[RECORDED INFORMATION]:
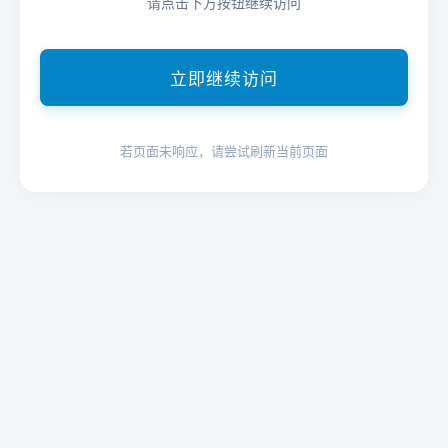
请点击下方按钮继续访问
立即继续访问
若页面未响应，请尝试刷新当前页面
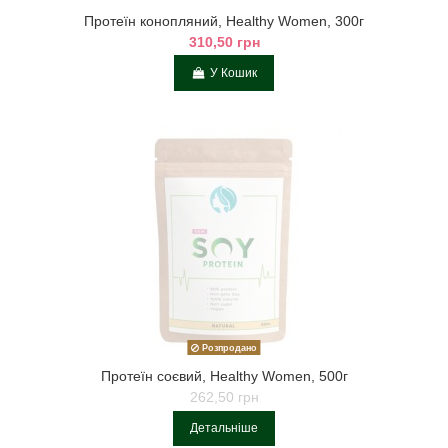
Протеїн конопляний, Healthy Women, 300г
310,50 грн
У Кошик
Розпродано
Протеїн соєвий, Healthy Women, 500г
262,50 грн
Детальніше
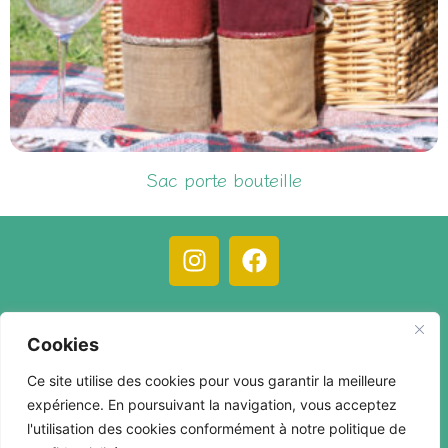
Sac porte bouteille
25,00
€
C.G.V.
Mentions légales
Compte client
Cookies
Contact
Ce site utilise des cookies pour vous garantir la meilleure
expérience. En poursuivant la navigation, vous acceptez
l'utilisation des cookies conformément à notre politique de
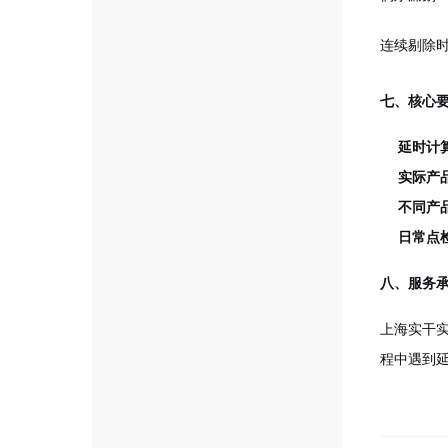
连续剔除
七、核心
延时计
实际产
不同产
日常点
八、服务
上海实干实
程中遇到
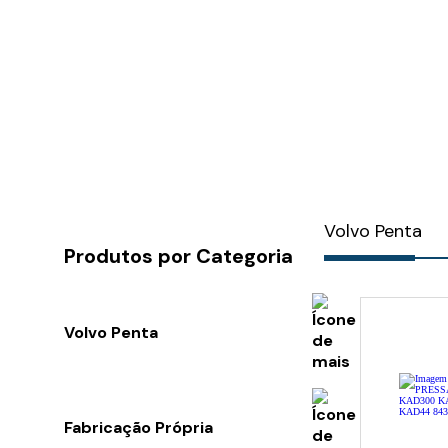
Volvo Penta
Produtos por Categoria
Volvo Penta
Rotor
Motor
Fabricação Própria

* * *

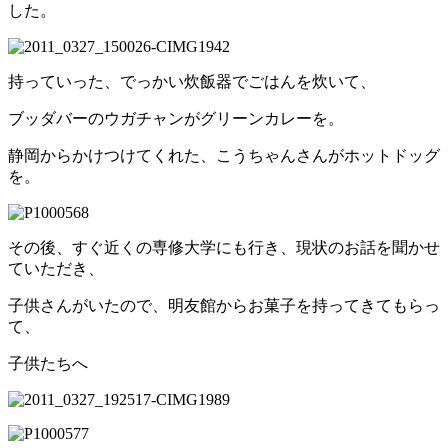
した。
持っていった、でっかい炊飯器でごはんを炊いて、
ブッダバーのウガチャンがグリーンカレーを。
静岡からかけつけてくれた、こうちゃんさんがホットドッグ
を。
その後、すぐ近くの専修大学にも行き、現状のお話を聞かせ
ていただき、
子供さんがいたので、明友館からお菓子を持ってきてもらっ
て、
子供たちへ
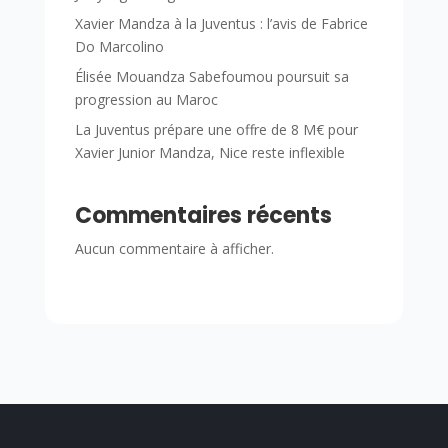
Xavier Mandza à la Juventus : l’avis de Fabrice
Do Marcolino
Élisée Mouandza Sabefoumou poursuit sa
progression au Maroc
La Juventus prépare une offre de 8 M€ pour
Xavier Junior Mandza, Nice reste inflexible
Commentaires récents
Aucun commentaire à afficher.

[HOW TO COMPLETE THIS TASK]: Write down every line of the data above that includes the string "Mandza".

[TASK RESULT]:
Xavier Mandza à la Juventus : l’avis de Fabrice
Xavier Junior Mandza, Nice reste inflexible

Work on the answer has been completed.